Friday, October 8, 2010

Switch by Chip and Dan Heath

Change is usually thrown around with two of my least favorite words - "empower" and "embrace". But Switch: How to Change Things when Change is Hard was a refreshing change from the blathering that I feared. The basic premise is that you can harness the strengths of your rational side, your emotional side, and your environment, depending on which is most useful in achieving your goal. The authors call this "directing the rider," "harnessing the elephant" and "shaping the path." The tone is light and the authors tell the stories of both individuals and corporations who have made major changes that stuck, thrown in with lots of interesting psychological studies. You can read excerpts here.

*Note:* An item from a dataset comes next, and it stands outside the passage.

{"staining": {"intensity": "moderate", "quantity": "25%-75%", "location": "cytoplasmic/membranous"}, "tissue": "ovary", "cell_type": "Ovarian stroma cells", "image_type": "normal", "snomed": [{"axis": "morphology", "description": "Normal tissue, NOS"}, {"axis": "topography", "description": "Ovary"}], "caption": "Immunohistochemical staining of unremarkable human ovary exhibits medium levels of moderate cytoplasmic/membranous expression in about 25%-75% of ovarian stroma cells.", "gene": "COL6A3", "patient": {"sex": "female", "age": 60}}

One of the most inspiring stories was the case of Save the Children, which illustrates the authors' strategy of "identifying the bright spots" - one of the ways you can "direct the rider". The charity had opened a one-person office in Vietnam in 1990 to fight malnutrition, but was only given 6 months by the government to prove itself. Jerry Sternin of Save the Children asked women in certain villages to collect information on the children in their villages. They found that some children thrived despite growing up in the same economic circumstances as everyone else. Their mothers were feeding them - hand-feeding them - smaller meals more often, and supplementing their diets with wild shrimp, crabs and sweet potato greens that they collected themselves. Save the Children could then create mothers' groups in lots of villages to spread the information. Six months later, 65% of the children in the original village were better nourished.

Switch is available in nonfiction at 303.4 HEA.